## PROBLEM REQUIREMENTS
Print the data below line for line without changing anything. Leave the pictures out.

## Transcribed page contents

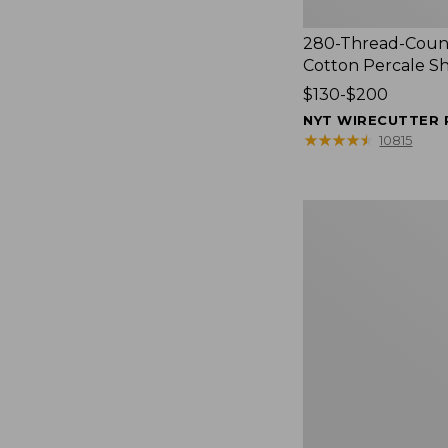
280-Thread-Coun
Cotton Percale S
Price
$130-$200
range
NYT WIRECUTTER 
from:
★
★
★
★
★
★
★
★
★
★
10815
$130
to:
$200
Women's
Cloud
Gauze
Shirt,
Splitneck
Popover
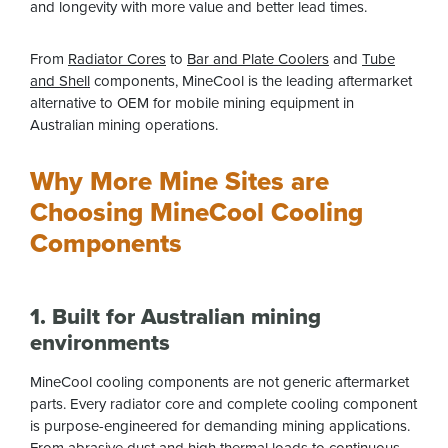
and longevity with more value and better lead times.
From
Radiator Cores
to
Bar and Plate Coolers
and
Tube
and Shell
components, MineCool is the leading aftermarket
alternative to OEM for mobile mining equipment in
Australian mining operations.
Why More Mine Sites are
Choosing MineCool Cooling
Components
1. Built for Australian mining
environments
MineCool cooling components are not generic aftermarket
parts. Every radiator core and complete cooling component
is purpose-engineered for demanding mining applications.
From abrasive dust and high thermal loads to continuous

## TASK ANSWER
280-Thread-Coun
Cotton Percale S
Price
$130-$200
range
NYT WIRECUTTER 
from:
★
★
★
★
★
★
★
★
★
★
10815
$130
to:
$200
Women's
Cloud
Gauze
Shirt,
Splitneck
Popover
and longevity with more value and better lead times.
From
Radiator Cores
to
Bar and Plate Coolers
and
Tube
and Shell
components, MineCool is the leading aftermarket
alternative to OEM for mobile mining equipment in
Australian mining operations.
Why More Mine Sites are
Choosing MineCool Cooling
Components
1. Built for Australian mining
environments
MineCool cooling components are not generic aftermarket
parts. Every radiator core and complete cooling component
is purpose-engineered for demanding mining applications.
From abrasive dust and high thermal loads to continuous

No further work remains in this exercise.